There is a reason companies exist. Somewhere at their core, there is something that sets them apart. There was a reason, back in the misty recesses of their corporate history, why the founders thought they could actually make a buck at this. The older the company, the further it is from the original spark that gave birth to a new entity, but it still lies somewhere.
To Look Forward, Look Back
As companies struggle to adapt to the digital marketplace, they tend to look forward, which is a really scary view of things. Everything is uncharted, unknowable and uncertain. There is a sense that we don’t know what lurks around the next corner. This also makes it seem that it’s imperative to figure out what’s changed. “What,” I hear repeatedly, “is the thing I need to know about how the world is changing?” The answer, I suspect, is not so much what you need to know, but what you may have forgotten because you were distracted by the onslaught of change.

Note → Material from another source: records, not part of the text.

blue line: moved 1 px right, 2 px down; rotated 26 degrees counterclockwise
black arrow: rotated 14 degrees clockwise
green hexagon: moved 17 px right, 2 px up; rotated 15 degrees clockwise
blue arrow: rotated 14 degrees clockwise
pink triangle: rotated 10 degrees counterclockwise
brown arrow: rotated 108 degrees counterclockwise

Let me get less cryptic. There is a company that sells technical innovation. It has been doing this for over a century. That original spark, way back when, was to take its understanding of its core technologies and apply them in new ways to solve customer problems. The entire company was built around that core.
Bigger was Better…
Today, the company is struggling with change. The marketplace is shifting. It seems that it must be time to grasp onto something new. At the very least, the company must be open to trying many new things, and trying them quickly. Like many manufacturers, over time those direct ties to the ultimate consumer of their products have had more and more links forcefully jammed into the supply chain, leaving the manufacturer several steps removed. Size and success used to dictate the creation of a distribution network, because physical proximity to the customer was required. Technology is sending that requirement into oblivion, industry by industry. At a minimum, it’s severely altering the importance of the middle links in the chain. Technology is allowing customers to get closer to manufacturers, and vice versa.

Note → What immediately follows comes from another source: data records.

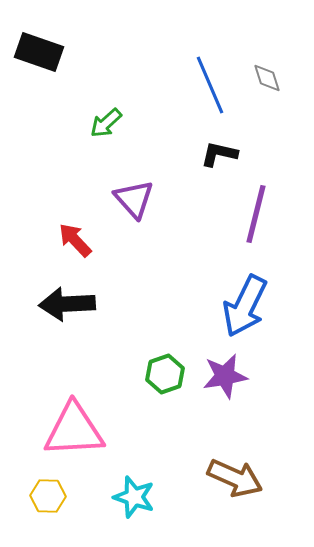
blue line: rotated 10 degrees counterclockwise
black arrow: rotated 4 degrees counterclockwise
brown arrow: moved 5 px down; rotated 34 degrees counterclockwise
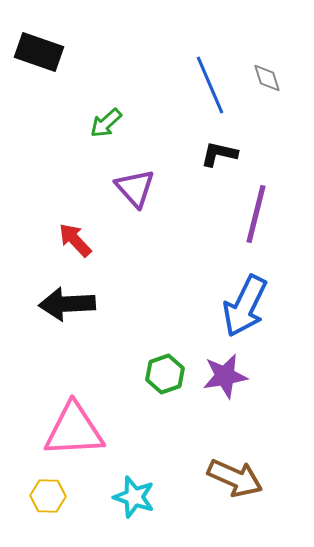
purple triangle: moved 1 px right, 11 px up
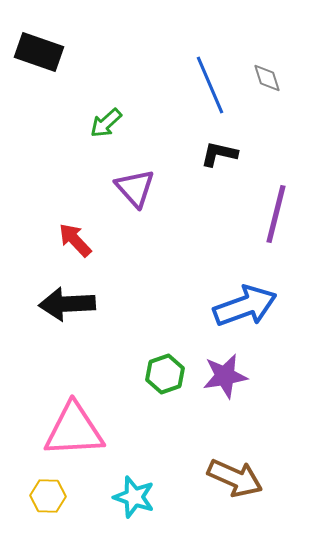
purple line: moved 20 px right
blue arrow: rotated 136 degrees counterclockwise
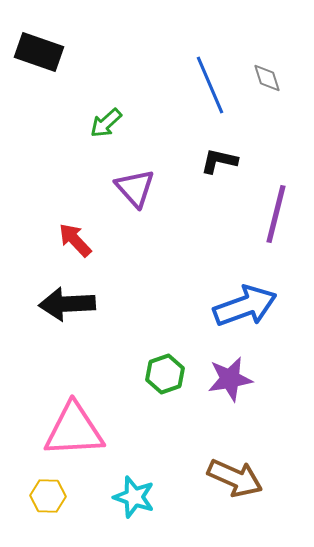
black L-shape: moved 7 px down
purple star: moved 5 px right, 3 px down
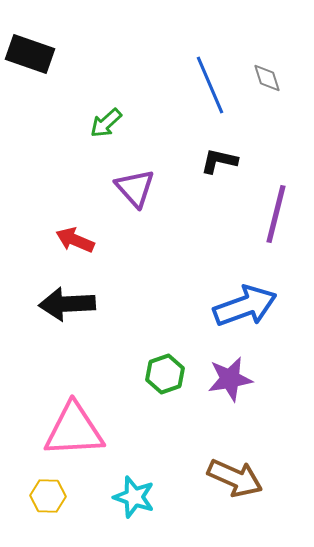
black rectangle: moved 9 px left, 2 px down
red arrow: rotated 24 degrees counterclockwise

This is certainly a change in the way the company has done business over the past few decades, but if we look further back, the company gets back on familiar ground. Technology is bringing it closer to that original founding spark, and I have to believe that’s a good thing. This company became successful by having discussions on the shop floor with the people that were doing the job and struggling with a problem. They identified the need because they could see it. It was right in front of their nose. Innovation came from observation. The spark of success was alive and well and could be found in that small gap between the company and the customer. The 20th century need for infrastructural support stretched the gap, forcing the spark of innovation to become systemic and scalable. And in that, something important was lost.
…But it’s a More Intimate World Now.
But technology is closing the gap once again. And, in the process, as it brings the potential to relight all those sparks, it’s also bringing the opportunity to have those shop-room-floor discussions in millions of locations simultaneously. If the company looks back to the core reason it exists, and understands why that’s important to customers, it will know what to do with technology. The answer isn’t in the sea of change that’s descending on it – but from remembering why the company’s founders decided this was something worthwhile, something that would make it worth coming to work each day, and turbo-charging that purpose with technology.